== INPUT ==
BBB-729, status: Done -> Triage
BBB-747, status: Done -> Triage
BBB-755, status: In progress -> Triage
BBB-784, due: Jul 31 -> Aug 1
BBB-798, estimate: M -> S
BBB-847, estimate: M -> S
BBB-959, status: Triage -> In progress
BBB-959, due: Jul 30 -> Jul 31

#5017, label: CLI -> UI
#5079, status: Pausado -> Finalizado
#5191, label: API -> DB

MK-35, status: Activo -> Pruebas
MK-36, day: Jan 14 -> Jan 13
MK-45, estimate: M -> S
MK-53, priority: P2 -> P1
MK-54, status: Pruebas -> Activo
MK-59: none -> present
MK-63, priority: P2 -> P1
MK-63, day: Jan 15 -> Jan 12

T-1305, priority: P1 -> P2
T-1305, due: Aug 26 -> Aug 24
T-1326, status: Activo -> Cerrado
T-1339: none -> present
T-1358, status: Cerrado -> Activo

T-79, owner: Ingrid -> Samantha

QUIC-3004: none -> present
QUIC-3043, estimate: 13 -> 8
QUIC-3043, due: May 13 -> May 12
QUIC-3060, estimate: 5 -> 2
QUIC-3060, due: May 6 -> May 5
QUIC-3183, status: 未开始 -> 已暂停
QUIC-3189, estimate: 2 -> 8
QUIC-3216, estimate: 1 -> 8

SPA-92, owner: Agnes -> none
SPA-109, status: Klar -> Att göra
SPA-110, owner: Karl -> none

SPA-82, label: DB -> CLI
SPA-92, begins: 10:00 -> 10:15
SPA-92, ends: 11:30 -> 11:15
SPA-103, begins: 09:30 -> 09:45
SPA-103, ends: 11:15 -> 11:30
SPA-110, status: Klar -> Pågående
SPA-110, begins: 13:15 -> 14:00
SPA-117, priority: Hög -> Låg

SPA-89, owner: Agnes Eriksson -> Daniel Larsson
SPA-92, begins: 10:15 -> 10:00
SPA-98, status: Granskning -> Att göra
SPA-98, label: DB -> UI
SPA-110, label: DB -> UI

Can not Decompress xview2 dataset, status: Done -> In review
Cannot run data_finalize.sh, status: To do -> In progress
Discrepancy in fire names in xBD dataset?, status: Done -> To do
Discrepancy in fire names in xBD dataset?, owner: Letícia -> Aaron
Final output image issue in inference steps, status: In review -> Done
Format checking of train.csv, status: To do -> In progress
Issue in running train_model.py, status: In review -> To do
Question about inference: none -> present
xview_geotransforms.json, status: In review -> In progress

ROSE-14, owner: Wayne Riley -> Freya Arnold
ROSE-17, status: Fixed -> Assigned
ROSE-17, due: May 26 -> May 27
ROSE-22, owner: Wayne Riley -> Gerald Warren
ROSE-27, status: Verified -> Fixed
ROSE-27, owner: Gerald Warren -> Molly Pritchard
===
§ EXERCISE DETAILS: Reproduce all of the data above, exactly and without omission.

§ RESPONSE AREA:
BBB-729, status: Done -> Triage
BBB-747, status: Done -> Triage
BBB-755, status: In progress -> Triage
BBB-784, due: Jul 31 -> Aug 1
BBB-798, estimate: M -> S
BBB-847, estimate: M -> S
BBB-959, status: Triage -> In progress
BBB-959, due: Jul 30 -> Jul 31

#5017, label: CLI -> UI
#5079, status: Pausado -> Finalizado
#5191, label: API -> DB

MK-35, status: Activo -> Pruebas
MK-36, day: Jan 14 -> Jan 13
MK-45, estimate: M -> S
MK-53, priority: P2 -> P1
MK-54, status: Pruebas -> Activo
MK-59: none -> present
MK-63, priority: P2 -> P1
MK-63, day: Jan 15 -> Jan 12

T-1305, priority: P1 -> P2
T-1305, due: Aug 26 -> Aug 24
T-1326, status: Activo -> Cerrado
T-1339: none -> present
T-1358, status: Cerrado -> Activo

T-79, owner: Ingrid -> Samantha

QUIC-3004: none -> present
QUIC-3043, estimate: 13 -> 8
QUIC-3043, due: May 13 -> May 12
QUIC-3060, estimate: 5 -> 2
QUIC-3060, due: May 6 -> May 5
QUIC-3183, status: 未开始 -> 已暂停
QUIC-3189, estimate: 2 -> 8
QUIC-3216, estimate: 1 -> 8

SPA-92, owner: Agnes -> none
SPA-109, status: Klar -> Att göra
SPA-110, owner: Karl -> none

SPA-82, label: DB -> CLI
SPA-92, begins: 10:00 -> 10:15
SPA-92, ends: 11:30 -> 11:15
SPA-103, begins: 09:30 -> 09:45
SPA-103, ends: 11:15 -> 11:30
SPA-110, status: Klar -> Pågående
SPA-110, begins: 13:15 -> 14:00
SPA-117, priority: Hög -> Låg

SPA-89, owner: Agnes Eriksson -> Daniel Larsson
SPA-92, begins: 10:15 -> 10:00
SPA-98, status: Granskning -> Att göra
SPA-98, label: DB -> UI
SPA-110, label: DB -> UI

Can not Decompress xview2 dataset, status: Done -> In review
Cannot run data_finalize.sh, status: To do -> In progress
Discrepancy in fire names in xBD dataset?, status: Done -> To do
Discrepancy in fire names in xBD dataset?, owner: Letícia -> Aaron
Final output image issue in inference steps, status: In review -> Done
Format checking of train.csv, status: To do -> In progress
Issue in running train_model.py, status: In review -> To do
Question about inference: none -> present
xview_geotransforms.json, status: In review -> In progress

ROSE-14, owner: Wayne Riley -> Freya Arnold
ROSE-17, status: Fixed -> Assigned
ROSE-17, due: May 26 -> May 27
ROSE-22, owner: Wayne Riley -> Gerald Warren
ROSE-27, status: Verified -> Fixed
ROSE-27, owner: Gerald Warren -> Molly Pritchard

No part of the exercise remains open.